Setup companion computer

How to set up companion computer to communicate with GCS.uno

These guide describes how to setup any Linux-based computer as a companion one. It can either be your laptop or headless Raspberry Pi on the ground or micro-PC onboard.

How it works

Telemetry messages got from autopilot board over serial or USB port, by wires or radio link, then a small script transmits these messages to GCS.uno server. When you open GCS.uno dashboard in a web-browser, this telemetry is got from server and rendered to a screen almost in realtime. In opposite direction, you press an action button on a web-page, this magically transforms to a MAVLink message and reaches onboard autopilot to be executed.

Assuming you have your computer running with internet connected and command shell available.

Install MAVProxy

MAVProxy is a fully-functioning command-line GCS for UAVs. It is used to proxy one telemetry source to many different locations. For example, one for GCS.uno script, one for ROS, and another one for QGroundControl in local network.
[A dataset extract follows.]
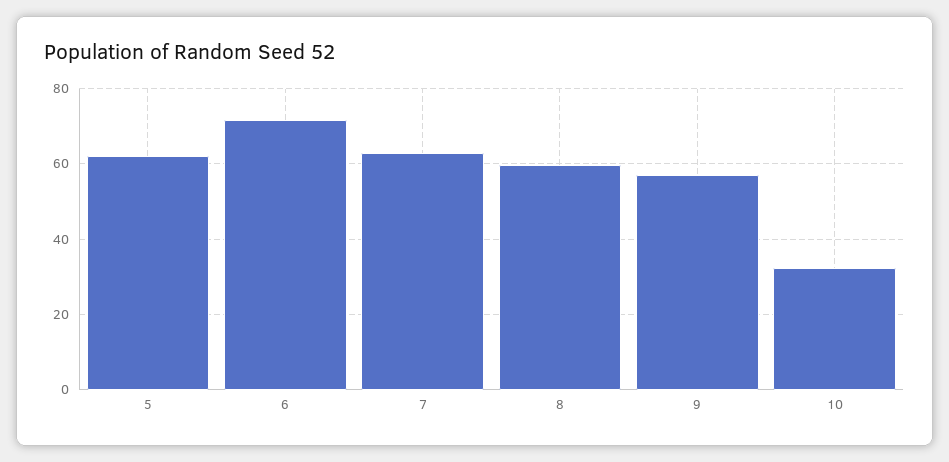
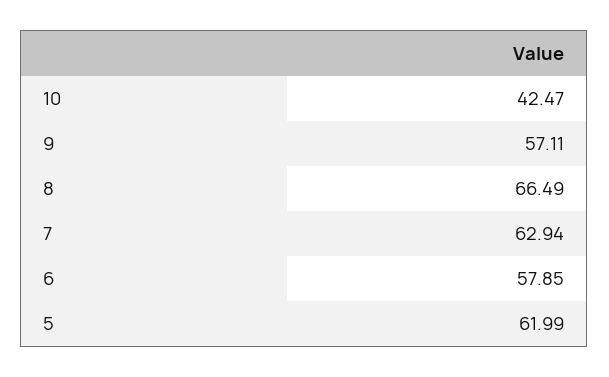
6: 72 -> 57.85
8: 60 -> 66.49
10: 32 -> 42.47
Follow official MAVProxy manual to install it on your system.

Telemetry source

If companion computer is placed onboard, it likely communicates with autopilot over serial (UART) port. Here is a good example of configuring Pixhawk with Raspberry Pi. Radio modems can be connected either over serial or USB port. Follow modem's manuals to connect it to your computer.

Serial port

Check it with MAVProxy:

sudo -s
mavproxy.py --master=/dev/ttyAMA0 --baudrate 57600

This command makes MAVProxy listen serial port 0 for telemetry messages and show autopilot's status messages in console. The same source will be also for a radio modem, connected over serial port.

USB port

Check it with MAVProxy:

sudo -s
mavproxy.py --master=/dev/ttyUSB0 --baudrate 57600

UDP port

MAVProxy can also listen to local UDP port:

mavproxy.py --master=udp:127.0.0.1:UDP_PORT

If MAVProxy successfully connects with your autopilot continue with installing GCS.uno board scripts.
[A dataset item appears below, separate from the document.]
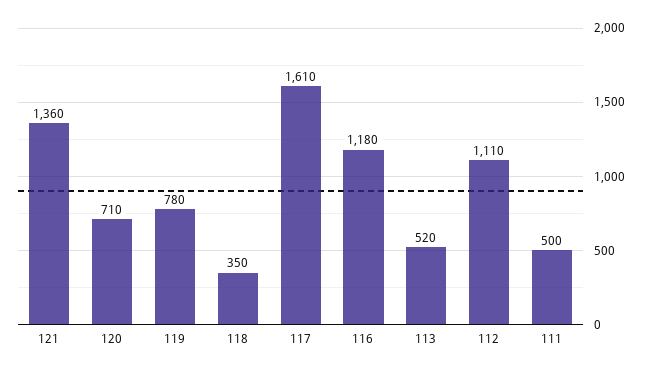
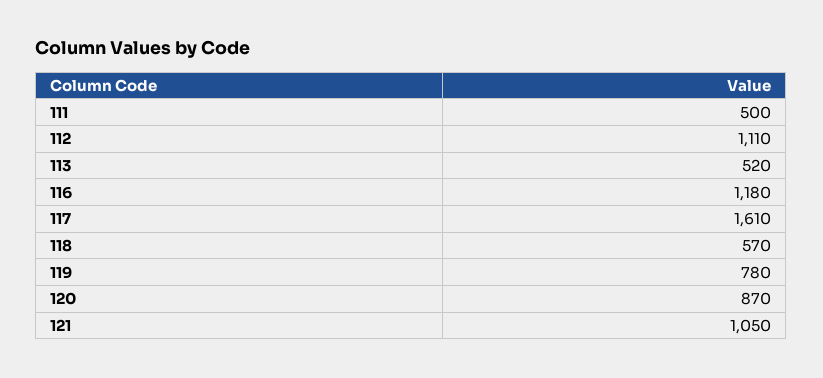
121: 1360 -> 1050
120: 710 -> 870
118: 350 -> 570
Install additional dependencies

NodeJS

curl -sL https://deb.nodesource.com/setup_10.x | sudo -E bash -sudo apt-get install -y nodejs build-essential

PM2 process manager

sudo npm install pm2 -g

Download and install board scripts

cd
git clone https://github.com/GCS-uno/drone_board.git
cd drone_board
npm install

Inside drone_board directory you can find two shell scripts mavproxy.sh and video.sh which help running MAVProxy and video streaming. If you are sure not to use them, just skip to next step, otherwise make them executable:

chmod +x mavproxy.sh
chmod +x video.sh

Get your drone keys

Sign in to your GCS.uno dashboard, add new drone and get its MAVLink and Video keys.

Then put them in following commands to be readable by scripts. For MAVLink key (replace abcd1234 with one copied from dashboard):

DRONE_MAVLINK_KEY=abcd1234; echo "export DRONE_MAVLINK_KEY=$DRONE_MAVLINK_KEY" >>~/.bash_profile && source ~/.bash_profile

The same for Video key (replace abcd1234):

DRONE_VIDEO_KEY=abcd1234; echo "export DRONE_VIDEO_KEY=$DRONE_VIDEO_KEY" >>~/.bash_profile && source ~/.bash_profile

Start board scripts

Open mavproxy.sh file and put in MAVLink source in right way described above:

nano mavproxy.sh

Then check how it works

./mavproxy.sh

If it looks good Ctrl+C to exit and then run it in background with PM2 process manager:

pm2 start mavproxy.sh --name mavproxy

Now run drone.js to check connection with GCS.uno server:

node drone  

If it reports that connection is established, Ctrl+C to stop and run it again with PM2:

pm2 start drone.js --name drone

Enable scripts to start on system boot

Enable PM2 to start on boot:

pm2 startup

This will prompt a sudo command which must be copied and executed to enable autostart. Then save list of active processes:

pm2 save

And check it:

pm2 list

Now check your GCS.uno dashboard, you can see you drone's telemetry streaming.